● **Material to process**:
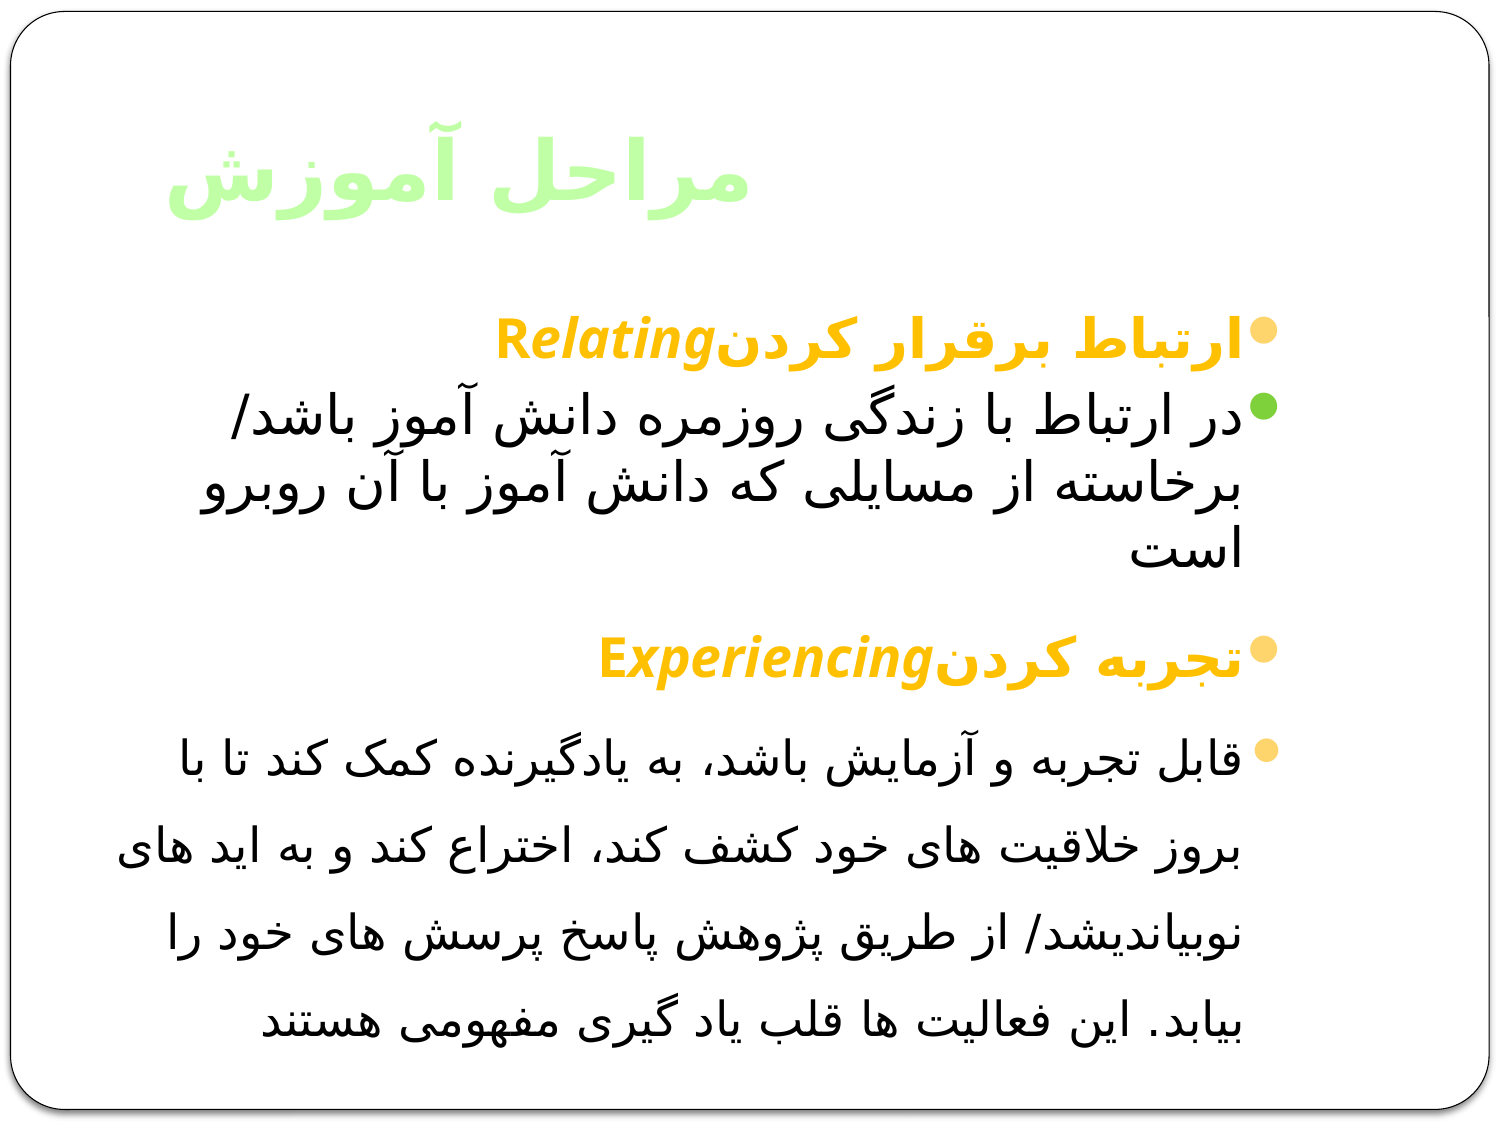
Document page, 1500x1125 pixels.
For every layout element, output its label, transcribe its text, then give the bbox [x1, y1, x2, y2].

==

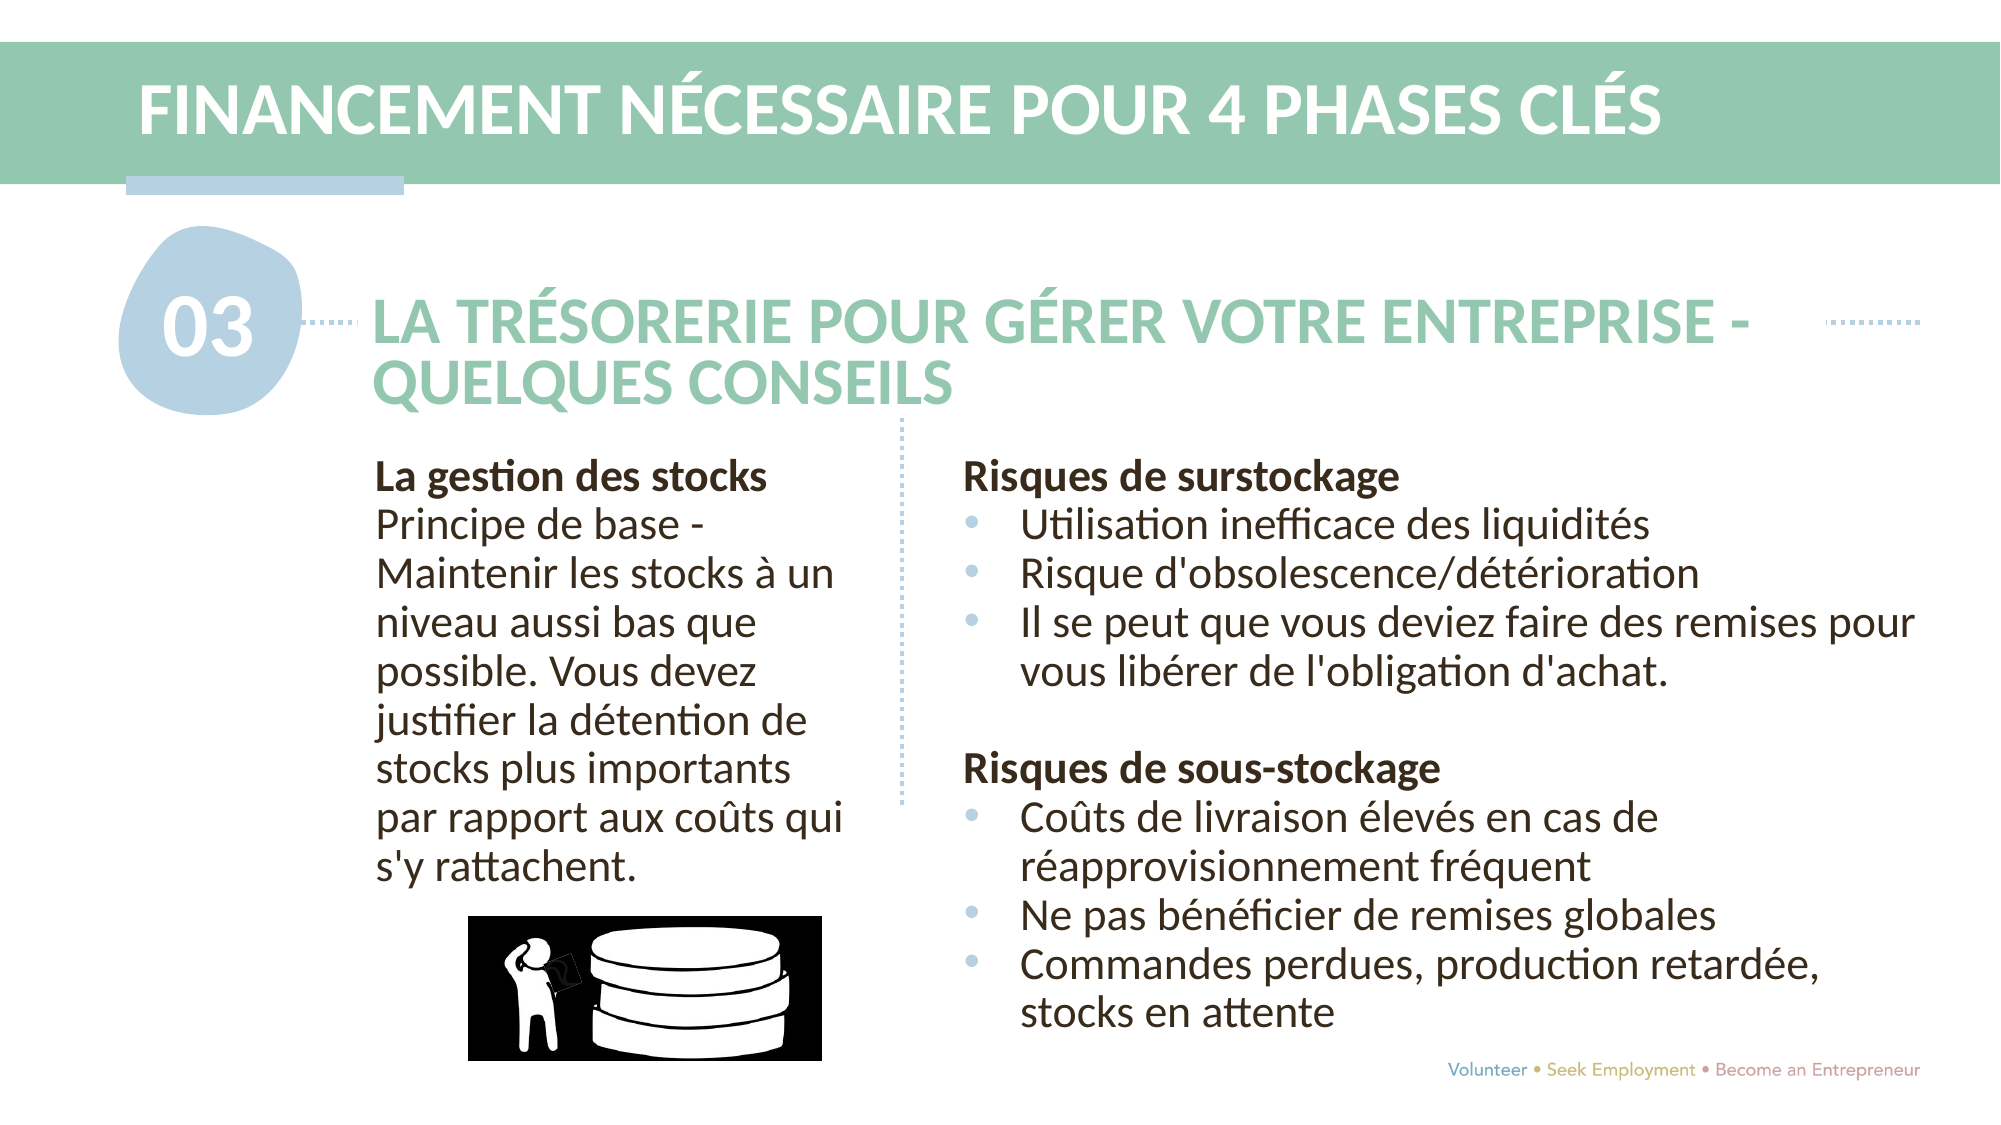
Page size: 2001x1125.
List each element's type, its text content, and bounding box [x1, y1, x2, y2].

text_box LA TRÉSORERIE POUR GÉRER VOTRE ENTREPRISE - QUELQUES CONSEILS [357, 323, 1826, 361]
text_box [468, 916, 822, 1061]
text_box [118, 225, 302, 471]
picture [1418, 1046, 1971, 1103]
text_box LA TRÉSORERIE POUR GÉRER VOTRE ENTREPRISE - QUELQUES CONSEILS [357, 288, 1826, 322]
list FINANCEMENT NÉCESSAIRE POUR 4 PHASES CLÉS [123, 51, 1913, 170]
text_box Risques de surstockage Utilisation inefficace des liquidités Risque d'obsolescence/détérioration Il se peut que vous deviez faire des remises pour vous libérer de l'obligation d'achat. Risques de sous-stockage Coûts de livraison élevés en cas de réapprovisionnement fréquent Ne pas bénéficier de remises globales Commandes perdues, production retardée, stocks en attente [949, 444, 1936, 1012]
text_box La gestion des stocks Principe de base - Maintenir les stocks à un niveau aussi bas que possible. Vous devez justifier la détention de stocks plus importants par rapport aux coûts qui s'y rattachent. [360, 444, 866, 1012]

● **What the task asks**: Only the lines above from the one with "Document page, 1500x1125 pixels." up to and including the one with "For every layout" should be repeated, exactly as written.

● **Task output**:
Document page, 1500x1125 pixels.
For every layout element, output its label, transcribe its text, then give the bbox [x1, y1, x2, y2].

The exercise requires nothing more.